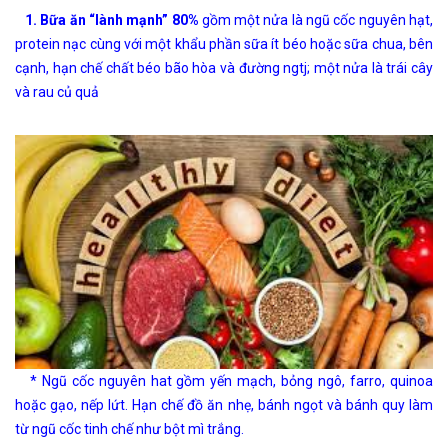
1. Bữa ăn “lành mạnh” 80%
gồm một nửa là ngũ cốc nguyên hạt,
protein nạc cùng với một khẩu phần sữa ít béo hoặc sữa chua, bên
cạnh, hạn chế chất béo bão hòa và đường ngtj; một nửa là trái cây
và rau củ quả
* Ngũ cốc nguyên hat gồm yến mạch, bỏng ngô, farro, quinoa
hoặc gạo, nếp lứt. Hạn chế đồ ăn nhẹ, bánh ngọt và bánh quy làm
từ ngũ cốc tinh chế như bột mì trắng.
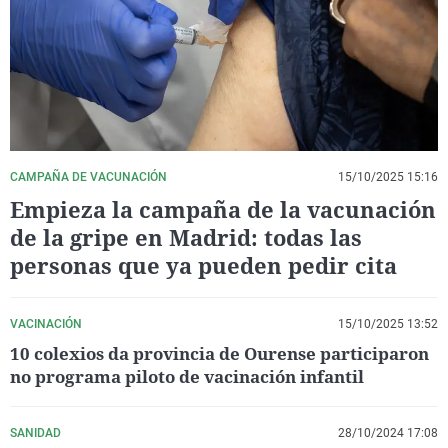
La rosa de los vientos
Caso
Extremadura
Virales
Gente viajera
Retornados
Galicia
Televisión
Como el perro y el gat
Equipo de investigaci
La Rioja
Elecciones
Operación Viuda Negr
Navarra
País Vasco
CAMPAÑA DE VACUNACIÓN
15/10/2025 15:16
Empieza la campaña de la vacunación
de la gripe en Madrid: todas las
personas que ya pueden pedir cita
VACINACIÓN
15/10/2025 13:52
10 colexios da provincia de Ourense participaron
no programa piloto de vacinación infantil
SANIDAD
28/10/2024 17:08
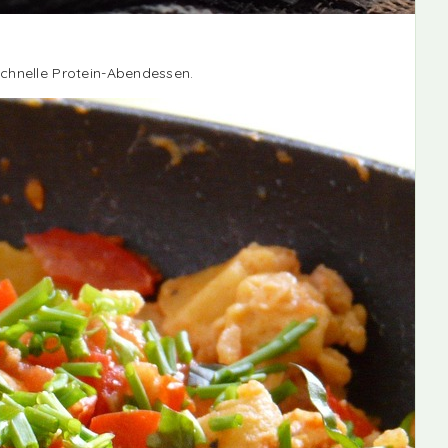
schnelle Protein-Abendessen.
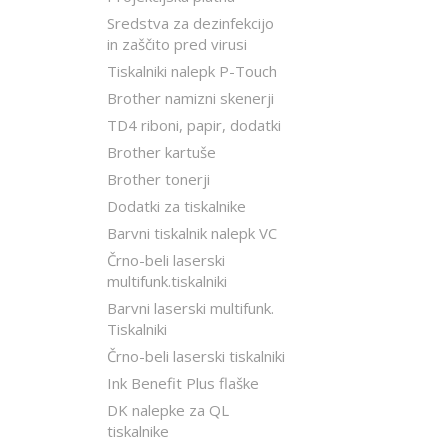
Sredstva za dezinfekcijo
in zaščito pred virusi
Tiskalniki nalepk P-Touch
Brother namizni skenerji
TD4 riboni, papir, dodatki
Brother kartuše
Brother tonerji
Dodatki za tiskalnike
Barvni tiskalnik nalepk VC
Črno-beli laserski
multifunk.tiskalniki
Barvni laserski multifunk.
Tiskalniki
Črno-beli laserski tiskalniki
Ink Benefit Plus flaške
DK nalepke za QL
tiskalnike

# What is expected:
Could you retype all the entries exactly, skipping the pictures?

# Your solution:
1. Bữa ăn “lành mạnh” 80%
gồm một nửa là ngũ cốc nguyên hạt,
protein nạc cùng với một khẩu phần sữa ít béo hoặc sữa chua, bên
cạnh, hạn chế chất béo bão hòa và đường ngtj; một nửa là trái cây
và rau củ quả
* Ngũ cốc nguyên hat gồm yến mạch, bỏng ngô, farro, quinoa
hoặc gạo, nếp lứt. Hạn chế đồ ăn nhẹ, bánh ngọt và bánh quy làm
từ ngũ cốc tinh chế như bột mì trắng.
La rosa de los vientos
Caso
Extremadura
Virales
Gente viajera
Retornados
Galicia
Televisión
Como el perro y el gat
Equipo de investigaci
La Rioja
Elecciones
Operación Viuda Negr
Navarra
País Vasco
CAMPAÑA DE VACUNACIÓN
15/10/2025 15:16
Empieza la campaña de la vacunación
de la gripe en Madrid: todas las
personas que ya pueden pedir cita
VACINACIÓN
15/10/2025 13:52
10 colexios da provincia de Ourense participaron
no programa piloto de vacinación infantil
SANIDAD
28/10/2024 17:08
schnelle Protein-Abendessen.
Sredstva za dezinfekcijo
in zaščito pred virusi
Tiskalniki nalepk P-Touch
Brother namizni skenerji
TD4 riboni, papir, dodatki
Brother kartuše
Brother tonerji
Dodatki za tiskalnike
Barvni tiskalnik nalepk VC
Črno-beli laserski
multifunk.tiskalniki
Barvni laserski multifunk.
Tiskalniki
Črno-beli laserski tiskalniki
Ink Benefit Plus flaške
DK nalepke za QL
tiskalnike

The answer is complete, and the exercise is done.